I am delighted to have been awarded a TACS grant to research the Scottish tile firm, James Duncan Ltd. Over the next few months I will be continuing to look into the history of this amazing firm with the hope of publishing the results next year. I recently visited The Shop of Interest located at 1058 Argyle Street, Glasgow to see the Buttercup tiles which they uncovered during work to their shop. These are quite different tiles from the usual Buttercup tiles so are of particular interest. http://www.theshopofinterest.co.uk/

Architecure + Design scotland

I assisted A+DS at The Lighthouse in Glasgow with their  exhibition on The High Street. It runs until mid April 2012 and is a really fascinating exhibition. You can find out more at: http://www.ads.org.uk/access/events/high-street-exhibition-2

You can also view some of the film footage from the exhibition at:


An exciting development is that the exhibition will be touring Scotland after it finishes its run in Glasgow so hopefully it might be coming to a High Street near you!


The town of Rothesay on Isle of Bute has some tremendous historic shopfronts. The town was once a popular holiday location for Glaswegians who came on the Clyde steamers in their thousands.
Rothesay has some magnificent mosaic tiled shopfronts and also a number of particularly good inter-war shopfronts, some with Vitrolite (a coloured structural glass).

An appraisal was undertaken of around 80 shops in the THI target area and secondary area to identify their period of construction, materials and condition and to make recommendations for their future conservation. This survey has helped to identify shops of significance and to establish that the town has a particularly unusual number of mosaic tiled shops which are not found elsewhere. Identifying such a local characteristic or tradition is important in helping towns to regain their character and identity, particularly in the face of homogenisation in many High Streets.

This research and assessment went hand-in-hand with a wider programme of events organised by THI Project Officer, Lorna Pearce. I led a tour of historic shops in the town as well as delivering a lecture on the history of shops in Rothesay.

Mosaic tiles in Rothesay

Mosaic tiles in Rothesay.


Stirling City Heritage Trust appointed me to assess 15 city centre shops for a pilot Facade Enhancement Scheme. This involved a detailed assessment of each shop including background research in the local museum, archives and library.

The shops were primarily of inter-war date including two marble-fronted shops dating to 1936 and a row of particularly attractive bungalow shops dating to 1930s.

The final report made recommendations for the 15 shops in terms of their conservative repair, signage and security measures. Available funding from Stirling City Heritage Trust and Stirling Council will be used to renovate and repair these shopfronts with improved and appropriate security measures where required.

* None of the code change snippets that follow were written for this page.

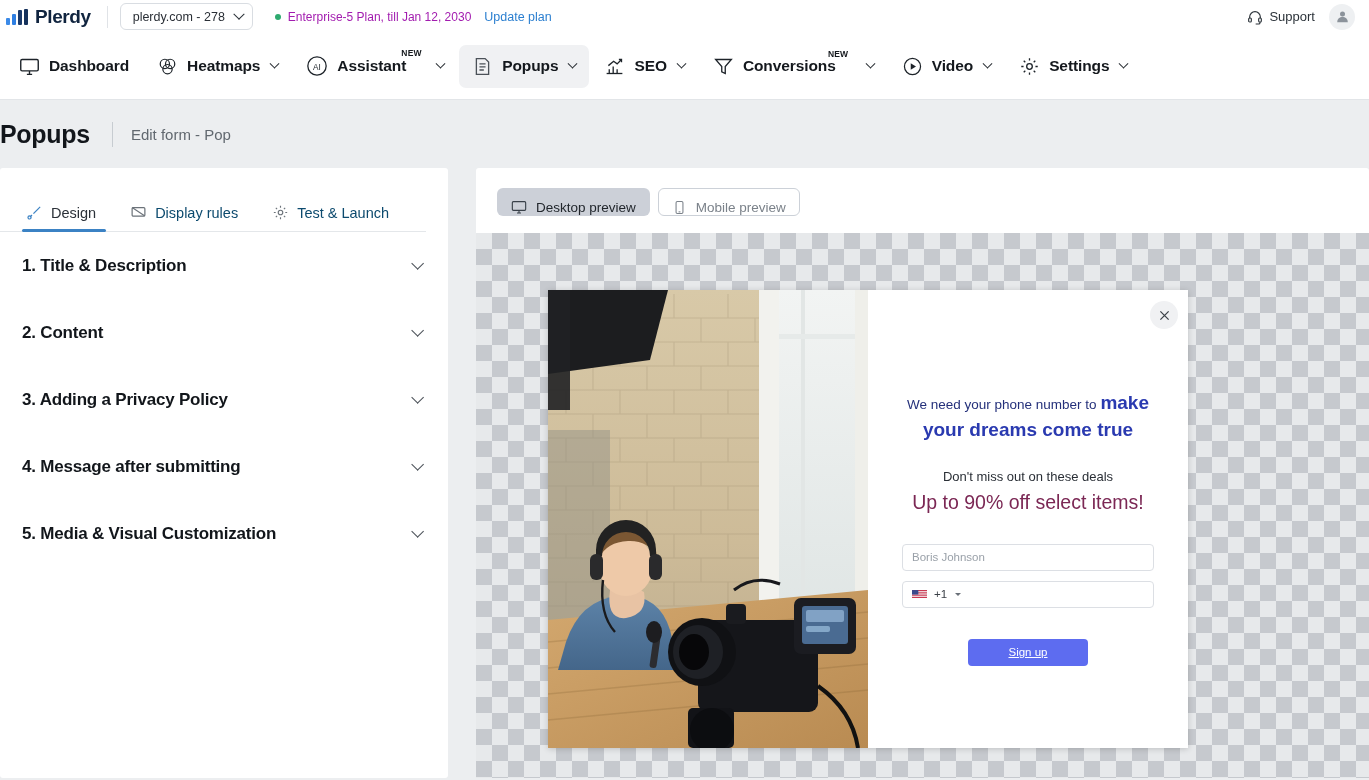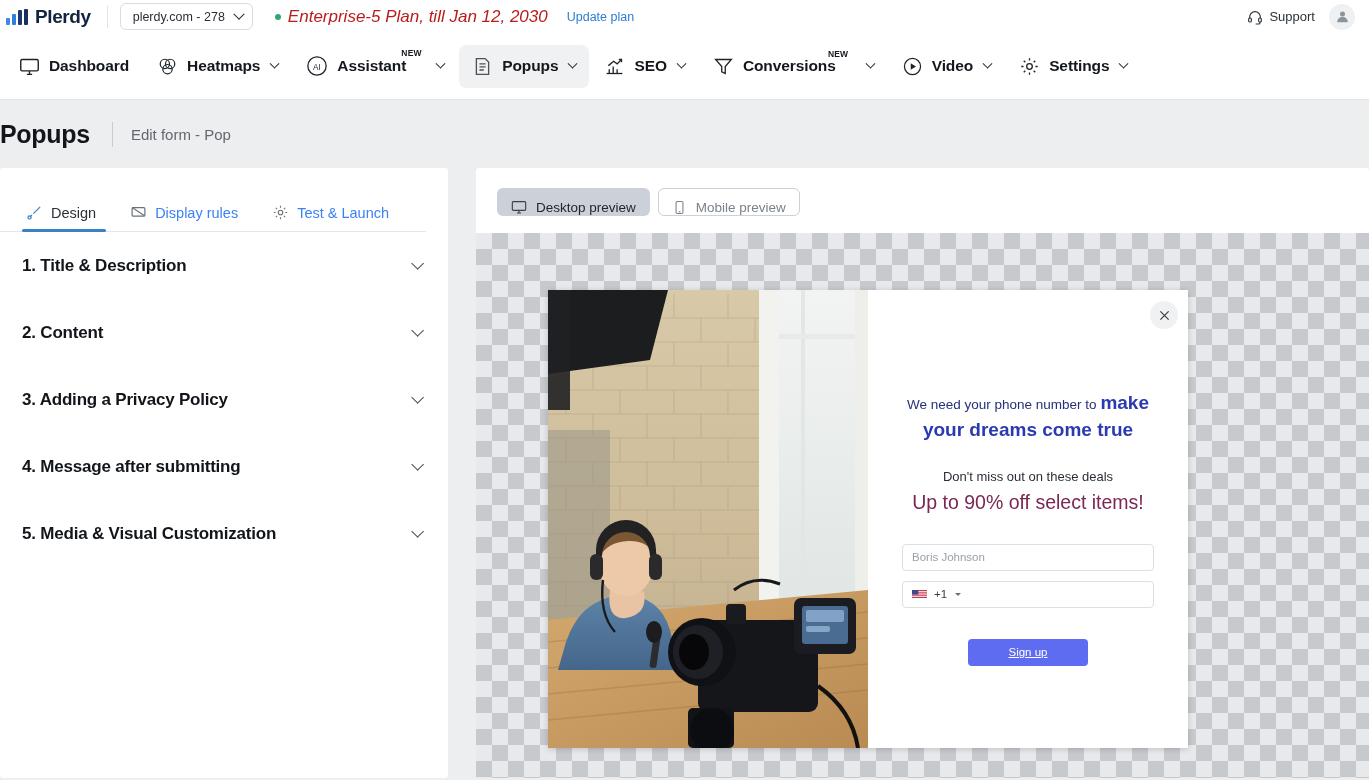--- a/index.html
+++ b/index.html
@@ -48,7 +48,7 @@
 
   .plan-block { display:flex; align-items:center; gap: 7px; margin-left: 22px; white-space: nowrap; }
   .plan-dot { width: 6px; height: 6px; border-radius: 50%; background: #2eaa6f; }
-  .plan-text { font-size: 17px; color: #b91c1c; font-style: italic; }
+  .plan-text { font-size: 12px; color: #a21caf; }
   .plan-link { font-size: 12.5px; color: #2b7fd0; cursor: pointer; margin-left: 12px; }
 
   .topbar-right { margin-left: auto; display: flex; align-items: center; gap: 14px; }

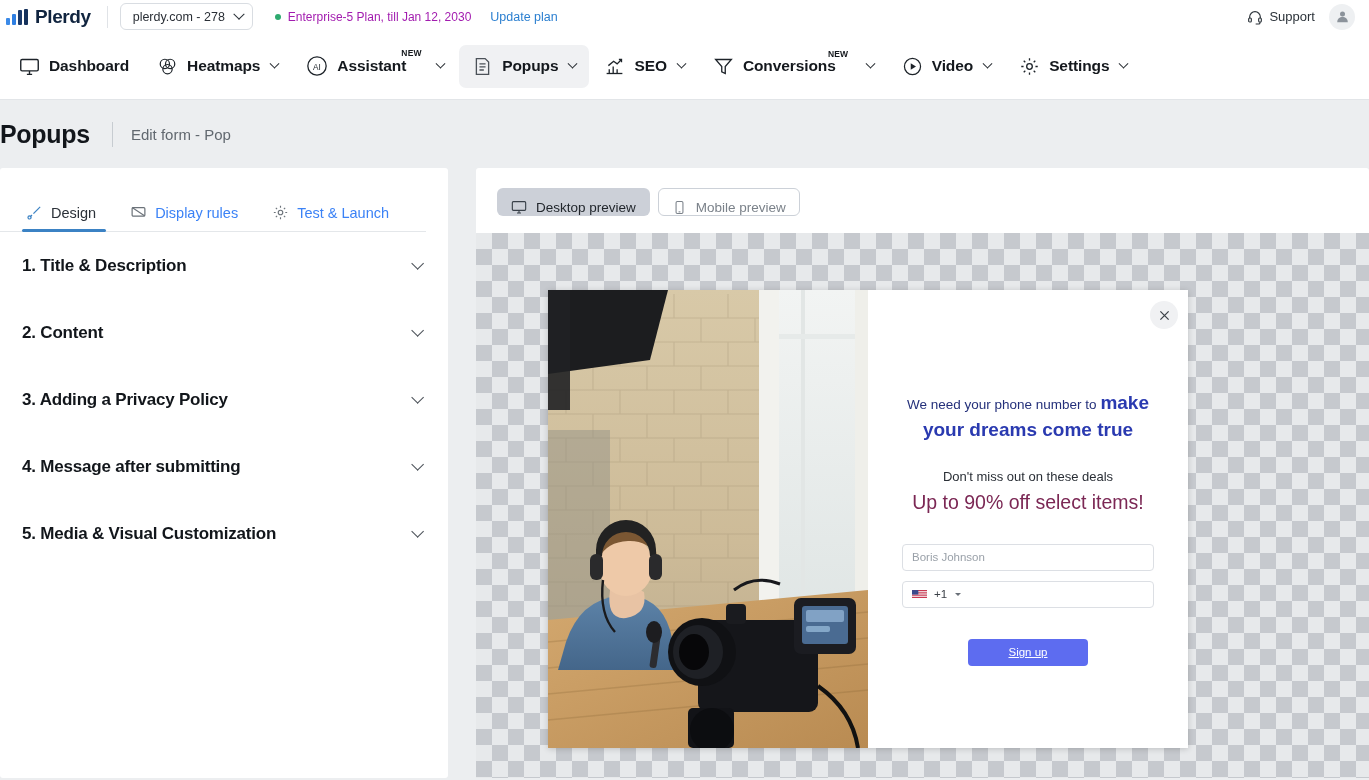--- a/index.html
+++ b/index.html
@@ -49,7 +49,7 @@
   .plan-block { display:flex; align-items:center; gap: 7px; margin-left: 22px; white-space: nowrap; }
   .plan-dot { width: 6px; height: 6px; border-radius: 50%; background: #2eaa6f; }
   .plan-text { font-size: 12px; color: #a21caf; }
-  .plan-link { font-size: 12.5px; color: #2b7fd0; cursor: pointer; margin-left: 12px; }
+  .plan-link { font-size: 12.5px; color: #2b7fd0; cursor: pointer; margin-left: 6px; }
 
   .topbar-right { margin-left: auto; display: flex; align-items: center; gap: 14px; }
   .support { display: flex; align-items: center; gap: 6px; font-size: 13px; color: #2c333a; cursor: pointer; }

Callander is the gateway to the National Park. It has received Historic Scotland funding through a CARS scheme. I was asked by Loch Lomond & Trossachs National Park to undertake a detailed survey of the 70 shops in the town centre in order to inform the shopfront enhancement through the CARS scheme.

Callander has a holiday town feel with many day trippers and the shops reflect the holiday trade with many tourist and food orientated businesses. The town has an interesting mixture of shopfronts, many of which have a simple, domestic style appearance. There is also a former fishmongers with a lifting window and an early bakery interior.

Through the CARS scheme, one of the most interesting shops, a turn of the 20th century building with high quality stained glass, has been conserved. The glass was in a poor condition and Ramolye Glass of Dunblane have been in the process of removing the panels and carefully restoring them in their Glasgow studio. Both shops, Desirables and the Shell Shop will benefit from this important conservation work.

I have recently completed a Shopfront Design Guidance for Callander.


Dalkeith THI/ CARS is being run by Project Officer, Rod Lugg. Rod has produced an impressive Design Guidance for the town which was launched during a week long series of events in March promoting the benefits of the shopfront enhancement scheme. I delivered lectures as part of this promotion.